**UNTERSUCHTER TEXT:**

Hast du dich auch ein paar Tage oder ein paar Minuten um deine Familie gekümmert?   :Very Happy: 

 *Raze wrote:*   

> @escor:
> 
> Mit dem hwclock --adjust hatte ich bereits gearbeitet, leider sinds eben keine 12 Sekunden in 2 Wochen sondern eher 5 Minuten.
> 
> 

 

Du kannst auch mal http://www.informatikserver.at/LHB/node149.html#SECTION00640300000000000000 versuchen.

----------

## Knieper

Ohne das Thema komplett zu lesen - die Batterie ist noch voll?

----------

## Raze

Mal einen auf ganz blöd gemacht .. was hat die massiv von der Hardwareuhr abweichende Softwareuhr mit ner möglicherweise leeren Batterie zu tun?

**ARBEITSAUFTRAG:**
Beantworten Sie anhand des Forumsauszugs über die abweichende Uhr folgende Fragen:
(a) Mit welchem Befehl hatte Raze nach eigener Aussage bereits gearbeitet?
(b) Wie groß ist die Abweichung in zwei Wochen laut Raze eher?
(c) Wonach erkundigt sich Knieper?
Die nachstehende Auflistung wird nicht benötigt.

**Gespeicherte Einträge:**
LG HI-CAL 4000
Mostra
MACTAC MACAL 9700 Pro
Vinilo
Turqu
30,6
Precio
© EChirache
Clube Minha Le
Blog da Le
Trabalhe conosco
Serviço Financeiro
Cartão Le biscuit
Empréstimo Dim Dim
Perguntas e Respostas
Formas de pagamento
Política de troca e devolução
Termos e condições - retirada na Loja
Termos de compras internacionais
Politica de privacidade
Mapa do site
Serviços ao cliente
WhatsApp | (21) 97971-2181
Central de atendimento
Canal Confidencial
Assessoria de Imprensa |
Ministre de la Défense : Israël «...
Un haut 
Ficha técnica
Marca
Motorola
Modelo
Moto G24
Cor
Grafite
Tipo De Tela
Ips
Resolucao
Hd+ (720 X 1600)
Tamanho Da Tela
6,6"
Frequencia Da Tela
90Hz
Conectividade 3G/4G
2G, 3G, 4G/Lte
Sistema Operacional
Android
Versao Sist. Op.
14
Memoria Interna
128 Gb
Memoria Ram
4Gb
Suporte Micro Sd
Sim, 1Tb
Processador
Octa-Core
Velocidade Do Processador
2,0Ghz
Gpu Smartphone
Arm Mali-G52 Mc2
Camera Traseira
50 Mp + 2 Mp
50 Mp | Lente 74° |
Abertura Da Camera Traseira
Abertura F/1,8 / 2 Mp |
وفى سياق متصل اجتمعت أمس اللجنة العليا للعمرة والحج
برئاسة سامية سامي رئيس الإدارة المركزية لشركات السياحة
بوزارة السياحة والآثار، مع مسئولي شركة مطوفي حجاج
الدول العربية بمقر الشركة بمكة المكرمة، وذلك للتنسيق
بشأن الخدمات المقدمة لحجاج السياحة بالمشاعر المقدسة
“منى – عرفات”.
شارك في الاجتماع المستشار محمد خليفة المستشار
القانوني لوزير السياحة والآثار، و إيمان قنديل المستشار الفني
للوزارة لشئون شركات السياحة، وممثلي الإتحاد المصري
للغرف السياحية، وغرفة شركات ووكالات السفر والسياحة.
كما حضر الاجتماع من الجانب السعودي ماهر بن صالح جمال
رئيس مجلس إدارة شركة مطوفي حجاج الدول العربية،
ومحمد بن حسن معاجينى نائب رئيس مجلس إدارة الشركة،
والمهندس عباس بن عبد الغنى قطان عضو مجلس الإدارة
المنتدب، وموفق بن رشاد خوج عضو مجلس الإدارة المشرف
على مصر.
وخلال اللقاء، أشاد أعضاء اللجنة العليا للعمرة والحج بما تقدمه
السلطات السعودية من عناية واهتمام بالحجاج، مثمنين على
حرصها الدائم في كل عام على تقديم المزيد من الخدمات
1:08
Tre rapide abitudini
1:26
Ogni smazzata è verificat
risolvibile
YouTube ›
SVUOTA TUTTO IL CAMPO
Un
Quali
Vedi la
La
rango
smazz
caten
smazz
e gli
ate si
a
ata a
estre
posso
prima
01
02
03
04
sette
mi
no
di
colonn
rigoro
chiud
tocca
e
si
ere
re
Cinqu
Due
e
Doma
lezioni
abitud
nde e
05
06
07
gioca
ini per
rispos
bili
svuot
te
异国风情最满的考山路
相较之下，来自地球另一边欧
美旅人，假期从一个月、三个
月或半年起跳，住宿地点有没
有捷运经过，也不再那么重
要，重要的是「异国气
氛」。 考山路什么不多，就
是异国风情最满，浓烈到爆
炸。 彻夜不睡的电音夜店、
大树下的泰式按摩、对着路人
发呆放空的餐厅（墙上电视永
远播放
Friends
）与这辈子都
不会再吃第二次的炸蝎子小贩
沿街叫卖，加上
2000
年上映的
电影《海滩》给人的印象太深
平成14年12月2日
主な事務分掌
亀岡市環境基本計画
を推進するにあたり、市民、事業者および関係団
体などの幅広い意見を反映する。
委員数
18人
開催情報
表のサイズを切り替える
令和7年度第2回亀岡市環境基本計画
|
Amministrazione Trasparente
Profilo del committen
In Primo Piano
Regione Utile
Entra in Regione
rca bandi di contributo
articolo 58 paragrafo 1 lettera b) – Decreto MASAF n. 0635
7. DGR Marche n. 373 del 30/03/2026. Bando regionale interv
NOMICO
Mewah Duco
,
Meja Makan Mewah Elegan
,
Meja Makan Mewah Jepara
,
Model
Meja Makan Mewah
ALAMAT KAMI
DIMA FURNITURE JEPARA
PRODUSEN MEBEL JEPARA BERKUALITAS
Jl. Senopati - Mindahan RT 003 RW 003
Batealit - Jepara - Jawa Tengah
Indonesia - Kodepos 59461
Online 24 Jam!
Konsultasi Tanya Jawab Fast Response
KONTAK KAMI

**ANTWORT:**
(a) Mit hwclock --adjust.
(b) Eher 5 Minuten, nicht 12 Sekunden.
(c) Ob die Batterie noch voll ist.